Françoise Cloarec explique le mariage arrangé. le docteur Roché, le conjoint, n'a éprouvé aucun élan envers cette pauvre fille. C'est une amie de sa famille qui a établi avec lui une liste des partis intéressants et ce qu'il recherchait, c'étaient les propriétés et l'argent. Elle va remonter le temps pour évoquer un cas semblable en tous points : les épousailles de Sido et Jules Robineau-Duclos, le père de Juliette, qu'on surnommait « le sauvage », c'est tout dire, un ivrogne et une brute. Tout bébé, sa fille n'a donc connu que cris et disputes. Sido, qui n'était pas femme à se laisser faire, a bien vite trouvé un amant, qu'elle épousera dès la mort de Jules. Les trois autres enfants, ceux du Capitaine Colette, sont décrits comme lumineux, beaux, sans cesse en mouvement. Juliette, elle, s'enferme dans son refuge où elle passe son temps à lire.

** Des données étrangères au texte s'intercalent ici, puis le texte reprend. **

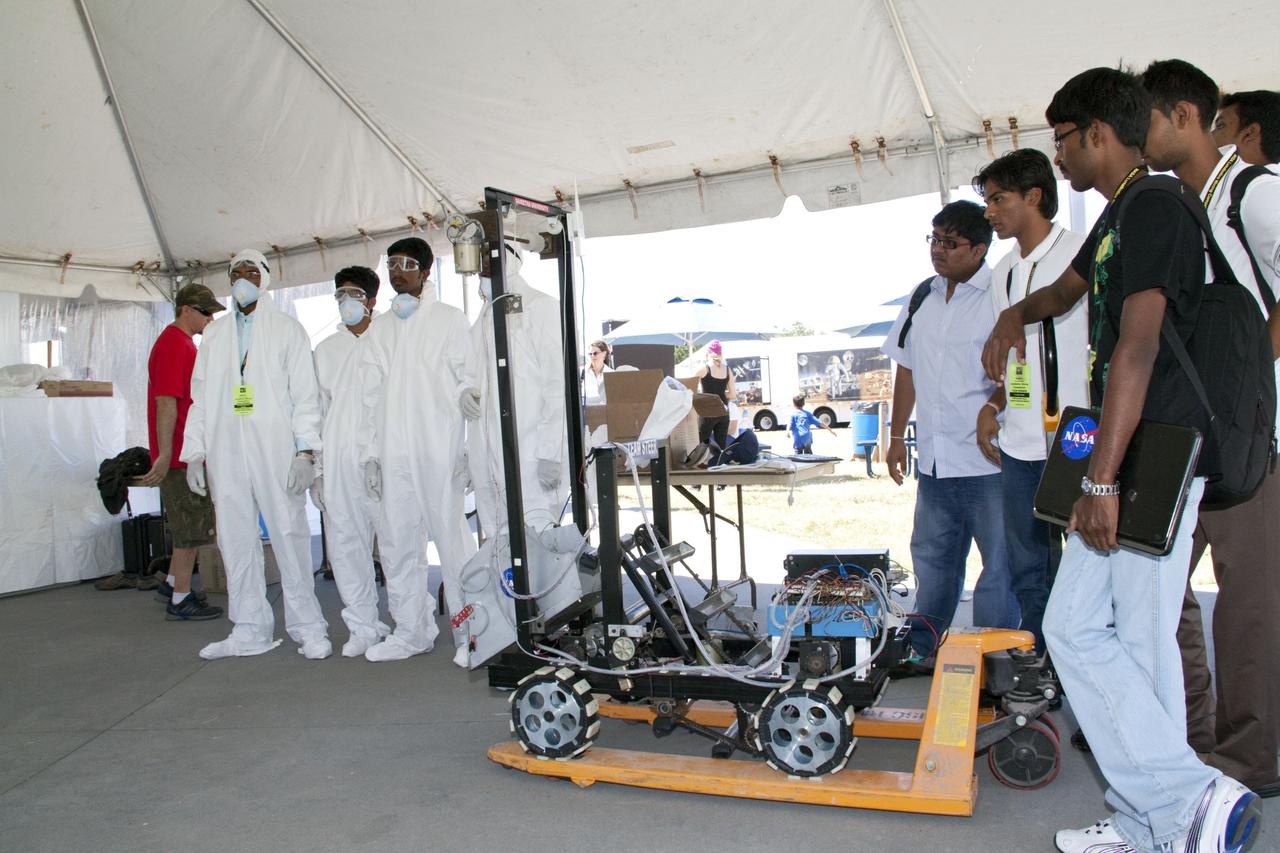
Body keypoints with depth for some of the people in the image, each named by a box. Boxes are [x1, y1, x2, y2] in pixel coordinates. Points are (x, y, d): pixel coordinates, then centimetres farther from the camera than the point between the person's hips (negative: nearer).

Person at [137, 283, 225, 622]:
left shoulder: (182, 343, 16)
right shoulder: (173, 345, -16)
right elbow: (165, 403, -23)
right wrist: (165, 455, -27)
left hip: (190, 452, 10)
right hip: (181, 453, -10)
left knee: (189, 526, 19)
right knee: (191, 529, -3)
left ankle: (173, 583, 31)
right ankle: (180, 601, 6)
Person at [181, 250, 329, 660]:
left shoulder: (288, 329, 8)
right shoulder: (214, 333, 19)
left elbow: (305, 394, 1)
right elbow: (200, 396, 17)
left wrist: (306, 450, -10)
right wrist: (194, 452, 8)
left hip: (276, 451, -4)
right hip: (226, 453, 4)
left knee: (290, 534, -5)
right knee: (235, 539, 4)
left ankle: (307, 628, 4)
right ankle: (250, 630, 14)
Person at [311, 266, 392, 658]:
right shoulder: (325, 350, 17)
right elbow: (317, 409, 17)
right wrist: (315, 468, 11)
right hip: (339, 460, 4)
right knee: (345, 543, 4)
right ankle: (363, 626, 15)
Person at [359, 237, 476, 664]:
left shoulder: (451, 319, 6)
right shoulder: (379, 328, 19)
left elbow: (468, 384, -1)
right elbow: (371, 396, 18)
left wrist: (469, 447, -9)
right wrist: (370, 453, 10)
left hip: (440, 449, -5)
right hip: (393, 453, 5)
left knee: (453, 539, -5)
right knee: (397, 544, 6)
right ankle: (412, 631, 17)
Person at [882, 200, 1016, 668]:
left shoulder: (1000, 297, -8)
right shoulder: (922, 297, 12)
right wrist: (897, 436, 18)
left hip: (987, 459, -6)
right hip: (934, 459, 7)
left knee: (999, 563, 3)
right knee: (931, 556, 17)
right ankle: (922, 648, 30)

Le récit de Françoise Cloarec est émaillé de citations, la plupart de la plume de Gabrielle, devenue Colette.
J'ai dévoré son essai qui m'a beaucoup plu, même si je n'ai pas appris beaucoup de choses que je ne connaissais pas. Mais l'auteure a donné à Juliette une place à laquelle celle-ci n'a jamais eu droit et expliqué la raison de ce visage austère et fermé.
Cela m'a donné envie de lire ses autres livres consacrés à des femmes en marge de la société, comme Séraphine de Senlis ou Marthe Bonnard.